N Engl J Med 1996, 334(12): 763-768
Mandel,Hanna; Brenner,Benjamin; Berant,Moshe; Rosenberg,Nurith; Lanir,Naomi; Jakobs,Cornelis; Fowler,Brian; Seligsohn,Uri
Background: Venous and arterial thromboembolism occurs in only about one third of
patients homozygous for homocystinuria, which suggests that other, contributory factors are necessary for
the development of thrombosis in these patients. Factor V Leiden, an R506Q mutation in the gene coding for
factor V, is the most common cause of familial thrombosis and could be a potentiating factor.
Methods: We determined activated partial-thromboplastin times in the presence and
absence of activated protein C and tested for the factor V Leiden mutation in 45 members of seven unrelated
consanguineous kindreds in which at least 1 member was homozygous for homocystinuria.

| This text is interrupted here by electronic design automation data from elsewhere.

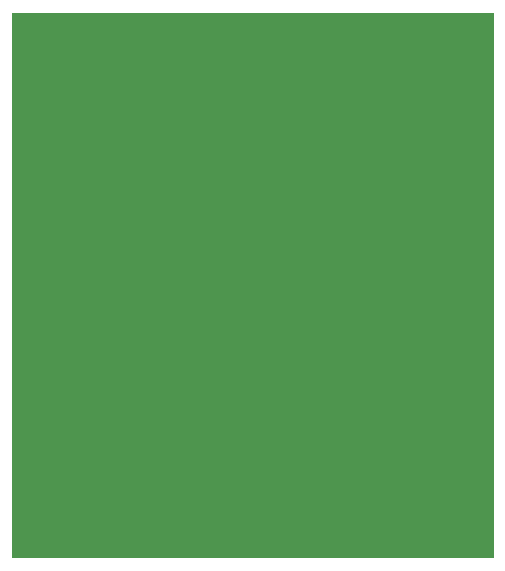
<source format=gbr>
%TF.GenerationSoftware,KiCad,Pcbnew,(7.0.0)*%
%TF.CreationDate,2023-03-30T16:55:44-05:00*%
%TF.ProjectId,Cookie_Mantis,436f6f6b-6965-45f4-9d61-6e7469732e6b,rev?*%
%TF.SameCoordinates,Original*%
%TF.FileFunction,Soldermask,Top*%
%TF.FilePolarity,Negative*%
%FSLAX46Y46*%
G04 Gerber Fmt 4.6, Leading zero omitted, Abs format (unit mm)*
G04 Created by KiCad (PCBNEW (7.0.0)) date 2023-03-30 16:55:44*
%MOMM*%
%LPD*%
G01*
G04 APERTURE LIST*
%ADD10C,0.010000*%
G04 APERTURE END LIST*
D10*
X12610000Y-12470000D02*
X53345000Y-12470000D01*
X53345000Y-12470000D02*
X53345000Y-58530000D01*
X53345000Y-58530000D02*
X12610000Y-58530000D01*
X12610000Y-58530000D02*
X12610000Y-12470000D01*
G36*
X12610000Y-12470000D02*
G01*
X53345000Y-12470000D01*
X53345000Y-58530000D01*
X12610000Y-58530000D01*
X12610000Y-12470000D01*
G37*
M02*

</source>
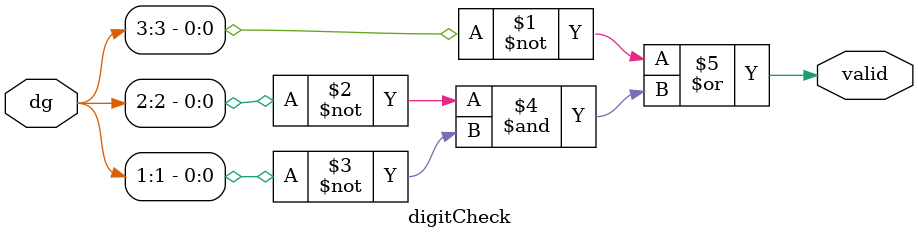
<source format=v>
module digitCheck(
    //Input
    input wire [3:0] dg,
    //Output
    output wire valid
);

    assign valid = ~dg[3] | ~dg[2] & ~dg[1];

endmodule
</source>
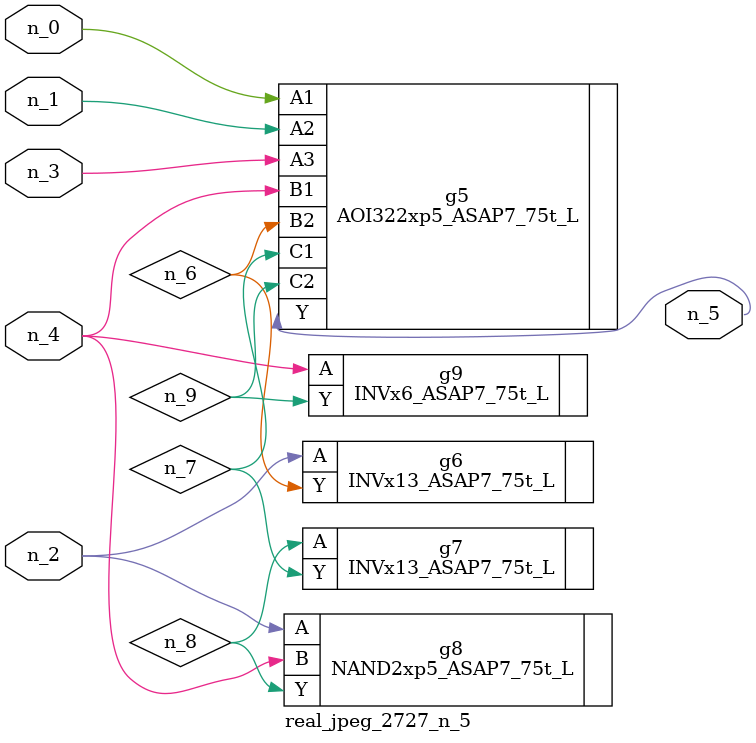
<source format=v>
module real_jpeg_2727_n_5 (n_4, n_0, n_1, n_2, n_3, n_5);

input n_4;
input n_0;
input n_1;
input n_2;
input n_3;

output n_5;

wire n_8;
wire n_6;
wire n_7;
wire n_9;

AOI322xp5_ASAP7_75t_L g5 ( 
.A1(n_0),
.A2(n_1),
.A3(n_3),
.B1(n_4),
.B2(n_6),
.C1(n_7),
.C2(n_9),
.Y(n_5)
);

INVx13_ASAP7_75t_L g6 ( 
.A(n_2),
.Y(n_6)
);

NAND2xp5_ASAP7_75t_L g8 ( 
.A(n_2),
.B(n_4),
.Y(n_8)
);

INVx6_ASAP7_75t_L g9 ( 
.A(n_4),
.Y(n_9)
);

INVx13_ASAP7_75t_L g7 ( 
.A(n_8),
.Y(n_7)
);


endmodule
</source>
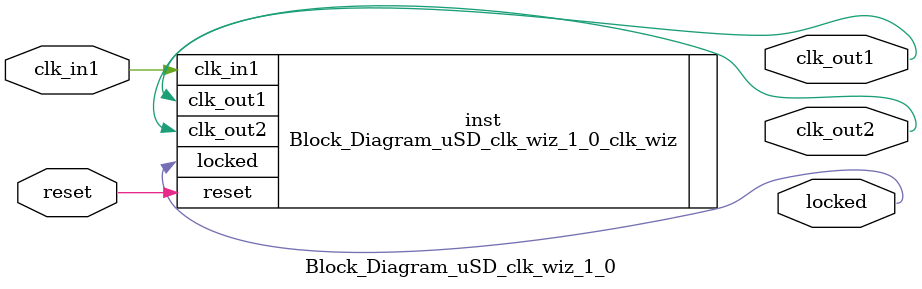
<source format=v>


`timescale 1ps/1ps

(* CORE_GENERATION_INFO = "Block_Diagram_uSD_clk_wiz_1_0,clk_wiz_v6_0_15_0_0,{component_name=Block_Diagram_uSD_clk_wiz_1_0,use_phase_alignment=true,use_min_o_jitter=false,use_max_i_jitter=false,use_dyn_phase_shift=false,use_inclk_switchover=false,use_dyn_reconfig=false,enable_axi=0,feedback_source=FDBK_AUTO,PRIMITIVE=MMCM,num_out_clk=2,clkin1_period=10.000,clkin2_period=10.000,use_power_down=false,use_reset=true,use_locked=true,use_inclk_stopped=false,feedback_type=SINGLE,CLOCK_MGR_TYPE=NA,manual_override=false}" *)

module Block_Diagram_uSD_clk_wiz_1_0 
 (
  // Clock out ports
  output        clk_out1,
  output        clk_out2,
  // Status and control signals
  input         reset,
  output        locked,
 // Clock in ports
  input         clk_in1
 );

  Block_Diagram_uSD_clk_wiz_1_0_clk_wiz inst
  (
  // Clock out ports  
  .clk_out1(clk_out1),
  .clk_out2(clk_out2),
  // Status and control signals               
  .reset(reset), 
  .locked(locked),
 // Clock in ports
  .clk_in1(clk_in1)
  );

endmodule

</source>
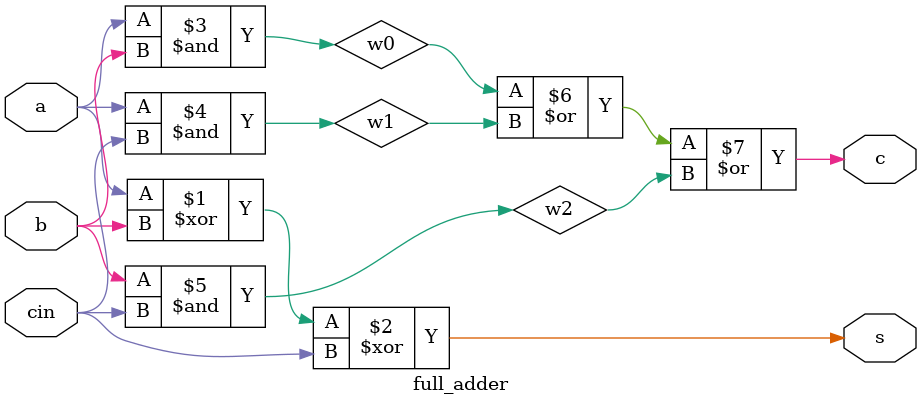
<source format=v>
module full_adder(
	input a, b, cin,
	output s, c);
	
	wire w0, w1, w2;
	
	xor x(s, a, b, cin);
	and a0(w0, a, b);
	and a1(w1, a, cin);
	and a2(w2, b, cin);
	or o(c, w0, w1, w2);
endmodule

</source>
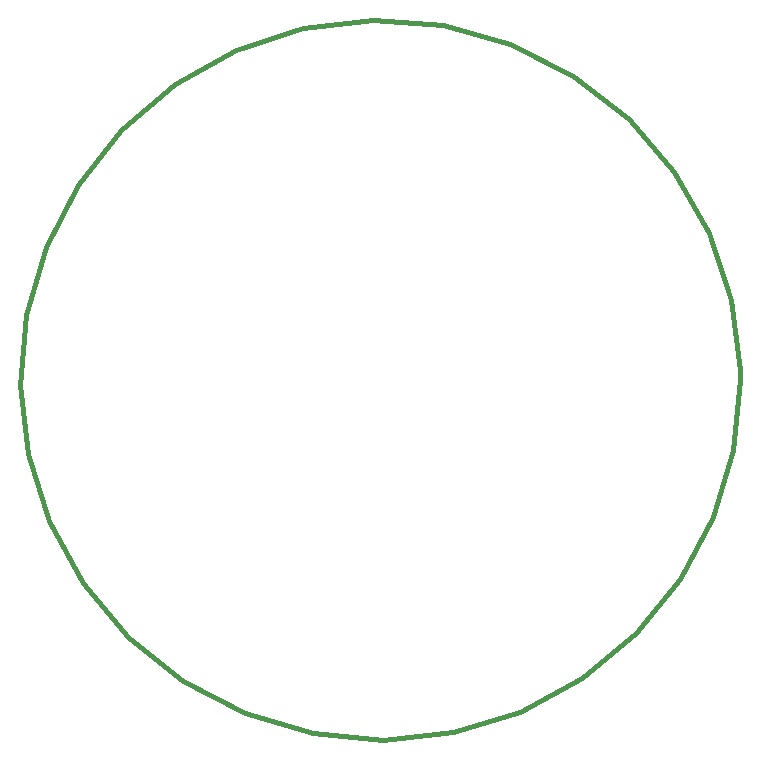
<source format=gbr>
G04 (created by PCBNEW-RS274X (2012-apr-16-27)-stable) date Tue 24 Jun 2014 04:12:54 AM EDT*
G01*
G70*
G90*
%MOIN*%
G04 Gerber Fmt 3.4, Leading zero omitted, Abs format*
%FSLAX34Y34*%
G04 APERTURE LIST*
%ADD10C,0.006000*%
%ADD11C,0.015000*%
G04 APERTURE END LIST*
G54D10*
G54D11*
X71000Y-39500D02*
X70771Y-41830D01*
X70094Y-44072D01*
X68995Y-46140D01*
X67514Y-47955D01*
X65710Y-49448D01*
X63650Y-50562D01*
X61412Y-51254D01*
X59083Y-51499D01*
X56752Y-51287D01*
X54505Y-50626D01*
X52430Y-49541D01*
X50605Y-48073D01*
X49099Y-46279D01*
X47971Y-44227D01*
X47263Y-41994D01*
X47002Y-39667D01*
X47198Y-37334D01*
X47843Y-35083D01*
X48914Y-33000D01*
X50368Y-31165D01*
X52152Y-29647D01*
X54196Y-28504D01*
X56424Y-27780D01*
X58749Y-27503D01*
X61083Y-27683D01*
X63339Y-28313D01*
X65429Y-29369D01*
X67275Y-30810D01*
X68805Y-32583D01*
X69962Y-34620D01*
X70701Y-36842D01*
X70995Y-39165D01*
X71000Y-39500D01*
M02*

</source>
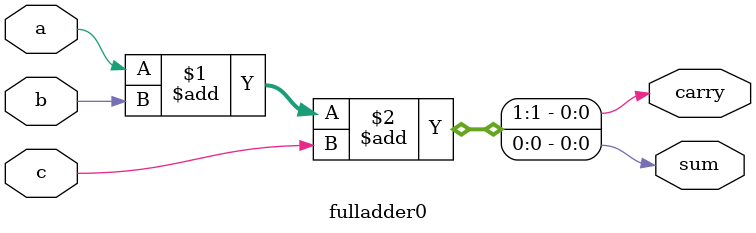
<source format=v>
module fulladder0
(
output wire sum,carry,
input wire a,b,c
);
assign {carry,sum}=a+b+c;
endmodule
</source>
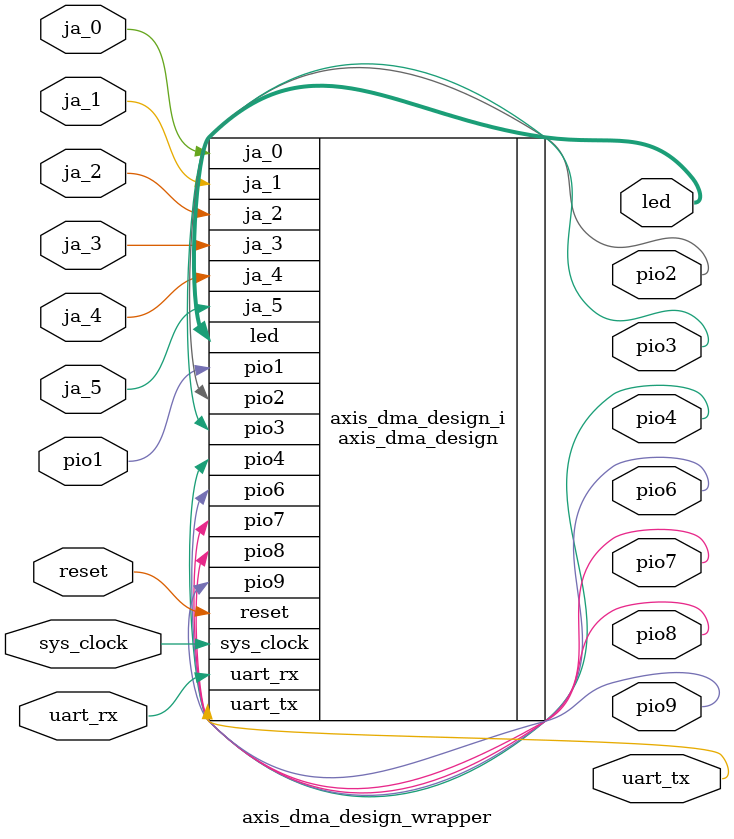
<source format=v>
`timescale 1 ps / 1 ps

module axis_dma_design_wrapper
   (ja_0,
    ja_1,
    ja_2,
    ja_3,
    ja_4,
    ja_5,
    led,
    pio1,
    pio2,
    pio3,
    pio4,
    pio6,
    pio7,
    pio8,
    pio9,
    reset,
    sys_clock,
    uart_rx,
    uart_tx);
  input ja_0;
  input ja_1;
  input ja_2;
  input ja_3;
  input ja_4;
  input ja_5;
  output [6:0]led;
  input pio1;
  output pio2;
  output pio3;
  output pio4;
  output pio6;
  output pio7;
  output pio8;
  output pio9;
  input reset;
  input sys_clock;
  input uart_rx;
  output uart_tx;

  wire ja_0;
  wire ja_1;
  wire ja_2;
  wire ja_3;
  wire ja_4;
  wire ja_5;
  wire [6:0]led;
  wire pio1;
  wire pio2;
  wire pio3;
  wire pio4;
  wire pio6;
  wire pio7;
  wire pio8;
  wire pio9;
  wire reset;
  wire sys_clock;
  wire uart_rx;
  wire uart_tx;

  axis_dma_design axis_dma_design_i
       (.ja_0(ja_0),
        .ja_1(ja_1),
        .ja_2(ja_2),
        .ja_3(ja_3),
        .ja_4(ja_4),
        .ja_5(ja_5),
        .led(led),
        .pio1(pio1),
        .pio2(pio2),
        .pio3(pio3),
        .pio4(pio4),
        .pio6(pio6),
        .pio7(pio7),
        .pio8(pio8),
        .pio9(pio9),
        .reset(reset),
        .sys_clock(sys_clock),
        .uart_rx(uart_rx),
        .uart_tx(uart_tx));
endmodule

</source>
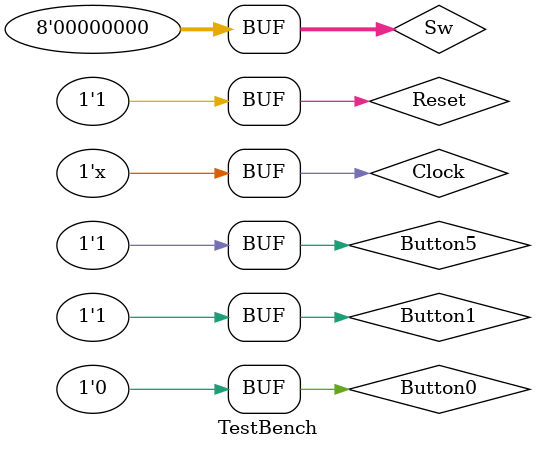
<source format=v>
`timescale 1ns / 1ps


module TestBench;

	// Inputs
	reg Clock;
	reg Reset;
	reg [7:0] Sw;
	reg Button0;
	reg Button1;
	reg Button5;

	// Outputs
	wire [7:0] Result_LCD;
	wire [7:0] Result_7Sg;

	// Instantiate the Unit Under Test (UUT)
	CPU MyCPU (
		.Clock(Clock), 
		.Reset(Reset), 
		.Sw(Sw), 
		.Button0(Button0), 
		.Button1(Button1), 
		.Button5(Button5), 
		.Result_LCD(Result_LCD), 
		.Result_7Sg(Result_7Sg)
	);

	initial begin
		Clock = 0;
		Reset = 0;
		Sw = 0;
		Button0 = 0;
		Button1 = 0;
		Button5 = 0;
		#10;
      Reset = 1;
		Button5 = 1;
		#10;
		
		//Note , Result Mean : Register 3 (+ Register 4 in MUL)
		
		
		Sw=8'b0000_0001; #10; Button0 = 1; #10; Button0 = 0; //Add
		Sw=8'b0111_0001; #10; Button0 = 1; #10; Button0 = 0; //7
		Sw=8'b0010_0001; #10; Button0 = 1; #10; Button0 = 0; //2
		Sw=8'b0; #10; Button0 = 1; #10; Button0 = 0; //Result 9

		#10;

		Sw=8'b0000_0011; #10; Button0 = 1; #10; Button0 = 0; //Sub
		Sw=8'b1110_0011; #10; Button0 = 1; #10; Button0 = 0; //14
		Sw=8'b1000_0011; #10; Button0 = 1; #10; Button0 = 0; //8
		Sw=8'b0; #10; Button0 = 1; #10; Button0 = 0; //Result 6

		#10;

		Sw=8'b0000_0111; #10; Button0 = 1; #10; Button0 = 0; //MUL
		Sw=8'b0010_0111; #10; Button0 = 1; #10; Button0 = 0; //2
		Sw=8'b0111_0111; #10; Button0 = 1; #10; Button0 = 0; //7
		Sw=8'b0; #10; Button0 = 1; #10; Button0 = 0; //Result 14

		#10;


		Sw=8'b0000_1111; #10; Button0 = 1; #10; Button0 = 0; //ST
		Sw=8'b0101_1111; #10; Button0 = 1; #10; Button0 = 0; //5
		Sw=8'b1010_1111; #10; Button0 = 1; #10; Button0 = 0; //10
		Sw=8'b0; #10; Button0 = 1; #10; Button0 = 0; //Result : Register5 = 10

		#10;


		Sw=8'b0000_1110; #10; Button0 = 1; #10; Button0 = 0; //LD
		Sw=8'b0101_1110; #10; Button0 = 1; #10; Button0 = 0; //5
		Sw=8'b0101_1110; #10; Button0 = 1; #10; Button0 = 0; //DontCare
		Sw=8'b0; #10; Button0 = 1; #10; Button0 = 0; //Result : Register 5

		#10;


		//Sw=8'b0000_1100; Button0 = 1; #10; Button0 = 0;
		
		Sw=8'b0000_1000; #10; Button0 = 1; #10; Button0 = 0; //NAND
		Sw=8'b0110_1000; #10; Button0 = 1; #10; Button0 = 0; //0110
		Sw=8'b1111_1000; #10; Button0 = 1; #10; Button0 = 0; //1111
		Sw=8'b0; #10; Button0 = 1; #10; Button0 = 0; //Result : 1001 = 9

		#10;

		Sw=8'b0000_1001; #10; Button0 = 1; #10; Button0 = 0; //NOR
		Sw=8'b0100_1001; #10; Button0 = 1; #10; Button0 = 0; //0100
		Sw=8'b1100_1001; #10; Button0 = 1; #10; Button0 = 0; //1100
		Sw=8'b0; #10; Button0 = 1; #10; Button0 = 0; //Result : 0011 = 3

		#10;
		Button1 = 1;
		Sw=8'b0000_1011; #10; Button0 = 1; #10; Button0 = 0; //XOR
		Sw=8'b1001_1011; #10; Button0 = 1; #10; Button0 = 0; //1001
		Sw=8'b1101_1011; #10; Button0 = 1; #10; Button0 = 0; //1101
		Sw=8'b0; #10; Button0 = 1; #10; Button0 = 0; //Result : 0100 = 4

	end
    
	always #5 Clock=~Clock;
	
endmodule


</source>
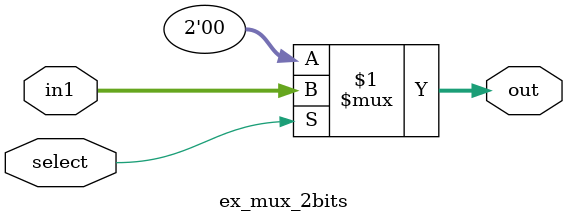
<source format=sv>
`include "parameters.svh"
module ex_mux_2bits(
    output [1:0] out,
    input  [1:0] in1,
    input  select
);

assign out = select?in1:2'b0;

endmodule 
</source>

Results: Thrombosis (venous, arterial, or both) occurred in 6 of 11 patients with
homocystinuria (age, 0.2 to 8 years). All six also had the factor V Leiden mutation. One patient with
prenatally diagnosed homocystinuria who was also heterozygous for factor V Leiden has received warfarin
therapy since birth and has not had thrombosis (age, 18 months). Of four patients with homocystinuria who
did not have factor V Leiden, none had thrombosis (ages at this writing, 1 to 17 years). Three women who
were heterozygous for both homocystinuria and factor V Leiden had recurrent fetal loss and placental
infarctions.
Conclusions: Patients with concurrent homocystinuria and factor V Leiden can
have an increased risk of thrombosis.Screening for factor V Leiden may be indicated in patients with
homocystinuria and their family members.